Response trajectories based on TTS score at all time points were estimated using a semi-parametric group-based trajectory model (GBTM) for repeated measurements [30, 31]. The GBTM was fitted using the Stata Plugin TRAJ for estimating group-based trajectory models. TTS score were modelled using the censored normal distribution [31, 32].
The models were tested with one to four trajectory groups to identify the optimal number of groups to fit the data. In the initial model, trajectory group orders were examined as quadratic models. Each participant was assigned exclusively to the trajectory group for which s/he had the highest posterior probability of group membership. The best fitting model was selected on the basis of the following criteria: (1) a group size of at least 5% of the analysed population, (2) the highest possible Bayesian Information Criterion (BIC) and Akaike Information Criterion (AIC), (3) a minimum average posterior probability (AvePP) of 0.7 for group membership, (4) an odds of correct classification (OCC) above 5, and (5) agreement between the estimated probability of group membership and the proportion assigned to each group according to the maximum posterior probability assignment rule.

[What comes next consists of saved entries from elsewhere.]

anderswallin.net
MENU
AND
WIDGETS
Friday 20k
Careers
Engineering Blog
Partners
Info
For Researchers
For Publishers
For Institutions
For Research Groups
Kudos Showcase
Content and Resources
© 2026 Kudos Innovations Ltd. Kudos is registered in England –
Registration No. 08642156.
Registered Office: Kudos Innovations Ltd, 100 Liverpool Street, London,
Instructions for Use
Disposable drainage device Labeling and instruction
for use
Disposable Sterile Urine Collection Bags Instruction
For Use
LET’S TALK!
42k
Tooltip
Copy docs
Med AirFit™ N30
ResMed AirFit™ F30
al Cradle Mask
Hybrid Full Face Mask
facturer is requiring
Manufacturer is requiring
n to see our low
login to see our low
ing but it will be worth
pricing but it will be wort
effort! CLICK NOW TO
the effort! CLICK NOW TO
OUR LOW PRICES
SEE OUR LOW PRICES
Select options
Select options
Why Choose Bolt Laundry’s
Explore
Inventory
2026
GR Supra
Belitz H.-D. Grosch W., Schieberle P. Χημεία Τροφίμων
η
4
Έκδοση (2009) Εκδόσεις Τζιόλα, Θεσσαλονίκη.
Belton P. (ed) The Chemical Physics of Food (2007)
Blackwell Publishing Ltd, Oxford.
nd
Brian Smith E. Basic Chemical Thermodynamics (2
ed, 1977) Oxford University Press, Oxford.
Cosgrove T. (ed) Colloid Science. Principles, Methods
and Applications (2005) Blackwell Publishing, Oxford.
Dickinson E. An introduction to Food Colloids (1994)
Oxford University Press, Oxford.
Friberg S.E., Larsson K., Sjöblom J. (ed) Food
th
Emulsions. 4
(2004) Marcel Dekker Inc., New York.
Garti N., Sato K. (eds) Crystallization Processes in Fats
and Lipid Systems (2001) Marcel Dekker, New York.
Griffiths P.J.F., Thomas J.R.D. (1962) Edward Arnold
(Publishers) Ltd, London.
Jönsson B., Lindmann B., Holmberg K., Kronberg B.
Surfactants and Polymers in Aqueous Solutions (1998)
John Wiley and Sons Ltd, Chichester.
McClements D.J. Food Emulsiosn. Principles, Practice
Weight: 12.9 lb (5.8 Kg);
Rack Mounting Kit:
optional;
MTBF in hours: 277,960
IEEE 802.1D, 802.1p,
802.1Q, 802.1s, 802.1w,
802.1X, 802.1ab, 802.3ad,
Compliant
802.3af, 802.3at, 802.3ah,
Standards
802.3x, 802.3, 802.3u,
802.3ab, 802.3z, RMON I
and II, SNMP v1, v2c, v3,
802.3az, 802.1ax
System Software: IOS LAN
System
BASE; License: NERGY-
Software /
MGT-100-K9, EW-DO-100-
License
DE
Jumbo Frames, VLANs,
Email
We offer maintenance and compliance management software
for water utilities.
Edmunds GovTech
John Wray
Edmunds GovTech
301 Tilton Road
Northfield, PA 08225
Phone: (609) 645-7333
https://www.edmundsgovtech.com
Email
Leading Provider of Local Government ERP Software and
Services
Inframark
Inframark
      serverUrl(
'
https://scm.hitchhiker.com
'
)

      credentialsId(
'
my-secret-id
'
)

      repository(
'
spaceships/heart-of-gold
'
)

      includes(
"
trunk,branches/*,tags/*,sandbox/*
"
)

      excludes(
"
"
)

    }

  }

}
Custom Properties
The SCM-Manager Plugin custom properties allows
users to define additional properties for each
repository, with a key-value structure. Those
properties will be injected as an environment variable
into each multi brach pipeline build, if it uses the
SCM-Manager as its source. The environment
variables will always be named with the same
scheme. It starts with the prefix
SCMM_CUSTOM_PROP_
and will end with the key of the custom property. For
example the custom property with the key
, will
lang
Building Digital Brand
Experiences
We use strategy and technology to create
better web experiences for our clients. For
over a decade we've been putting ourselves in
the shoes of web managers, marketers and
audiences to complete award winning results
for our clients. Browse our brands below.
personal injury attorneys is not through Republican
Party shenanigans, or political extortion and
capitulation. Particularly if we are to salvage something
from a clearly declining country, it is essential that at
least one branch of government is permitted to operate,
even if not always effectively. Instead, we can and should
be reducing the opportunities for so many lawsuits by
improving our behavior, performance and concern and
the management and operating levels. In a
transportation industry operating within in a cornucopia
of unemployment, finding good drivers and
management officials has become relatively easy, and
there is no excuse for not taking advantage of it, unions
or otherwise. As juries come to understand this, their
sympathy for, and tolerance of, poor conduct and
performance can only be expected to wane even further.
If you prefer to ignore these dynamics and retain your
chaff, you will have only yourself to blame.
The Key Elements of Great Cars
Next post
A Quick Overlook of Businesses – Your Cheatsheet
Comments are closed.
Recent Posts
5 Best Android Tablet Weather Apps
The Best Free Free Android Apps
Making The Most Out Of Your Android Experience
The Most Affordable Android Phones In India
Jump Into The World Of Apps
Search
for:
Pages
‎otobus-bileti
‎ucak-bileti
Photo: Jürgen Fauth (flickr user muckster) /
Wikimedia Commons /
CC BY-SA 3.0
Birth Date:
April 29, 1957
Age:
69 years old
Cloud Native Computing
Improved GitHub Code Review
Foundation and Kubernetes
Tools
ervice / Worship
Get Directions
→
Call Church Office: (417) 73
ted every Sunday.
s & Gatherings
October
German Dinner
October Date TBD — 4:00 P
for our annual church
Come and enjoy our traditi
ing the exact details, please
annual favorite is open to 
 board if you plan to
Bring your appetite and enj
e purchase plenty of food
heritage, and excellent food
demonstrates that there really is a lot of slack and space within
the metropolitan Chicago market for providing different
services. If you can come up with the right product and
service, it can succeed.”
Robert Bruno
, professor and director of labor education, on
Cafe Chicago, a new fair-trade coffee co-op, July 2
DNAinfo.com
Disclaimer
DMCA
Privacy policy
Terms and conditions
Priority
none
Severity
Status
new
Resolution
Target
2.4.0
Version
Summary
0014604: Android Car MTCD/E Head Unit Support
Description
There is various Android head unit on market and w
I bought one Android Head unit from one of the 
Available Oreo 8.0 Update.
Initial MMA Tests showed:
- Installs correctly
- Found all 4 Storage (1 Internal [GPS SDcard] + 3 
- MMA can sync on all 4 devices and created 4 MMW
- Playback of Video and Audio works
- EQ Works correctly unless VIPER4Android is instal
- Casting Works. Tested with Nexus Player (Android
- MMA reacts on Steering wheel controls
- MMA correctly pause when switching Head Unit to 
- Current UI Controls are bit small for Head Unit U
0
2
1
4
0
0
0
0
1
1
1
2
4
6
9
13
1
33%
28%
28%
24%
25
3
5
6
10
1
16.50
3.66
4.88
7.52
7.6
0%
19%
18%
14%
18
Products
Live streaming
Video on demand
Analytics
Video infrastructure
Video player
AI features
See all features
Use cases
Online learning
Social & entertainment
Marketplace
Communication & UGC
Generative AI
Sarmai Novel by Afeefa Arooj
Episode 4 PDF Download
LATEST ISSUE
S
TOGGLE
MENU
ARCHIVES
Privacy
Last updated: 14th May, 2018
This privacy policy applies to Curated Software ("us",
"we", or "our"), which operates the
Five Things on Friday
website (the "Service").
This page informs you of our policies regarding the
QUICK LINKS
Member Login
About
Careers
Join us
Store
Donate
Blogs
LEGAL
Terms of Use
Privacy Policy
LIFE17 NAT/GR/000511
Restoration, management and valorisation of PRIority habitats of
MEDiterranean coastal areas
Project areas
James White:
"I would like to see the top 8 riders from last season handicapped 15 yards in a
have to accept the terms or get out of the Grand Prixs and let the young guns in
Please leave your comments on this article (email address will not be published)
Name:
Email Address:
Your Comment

When criterion 1 (group size) was fulfilled, the best fitting model was identified on the basis of a simultaneous evaluation of the remaining criteria. Once the best fitting model was chosen, the shape of the trajectory of each group was investigated and it was found that a cubic shape resulted in the best fitting model. GBTM uses the maximum likelihood method to estimate model parameters. This will generate asymptotically unbiased parameter estimates assuming the data are missing at random (MAR) [32].
Odds ratios (ORs) and 95% CIs were determined for the association between age, gender, group setting, ADHD, planning difficulties, hypersensitivity, having OCD, Anxiety, PUTS, BATS and CBCL and response trajectory group using logistic regression models. The lesser responder trajectory group was used as reference in the analyses.
The association between BATS and PUTS and trajectory group over time was assessed using mixed linear regressions models with a random intercept to account for the repeated measurements within subject. The between trajectory group differences at all time points were assessed using chi square statistics. All analyses were undertaken using Stata 16.1 (StataCorp, Texas, USA).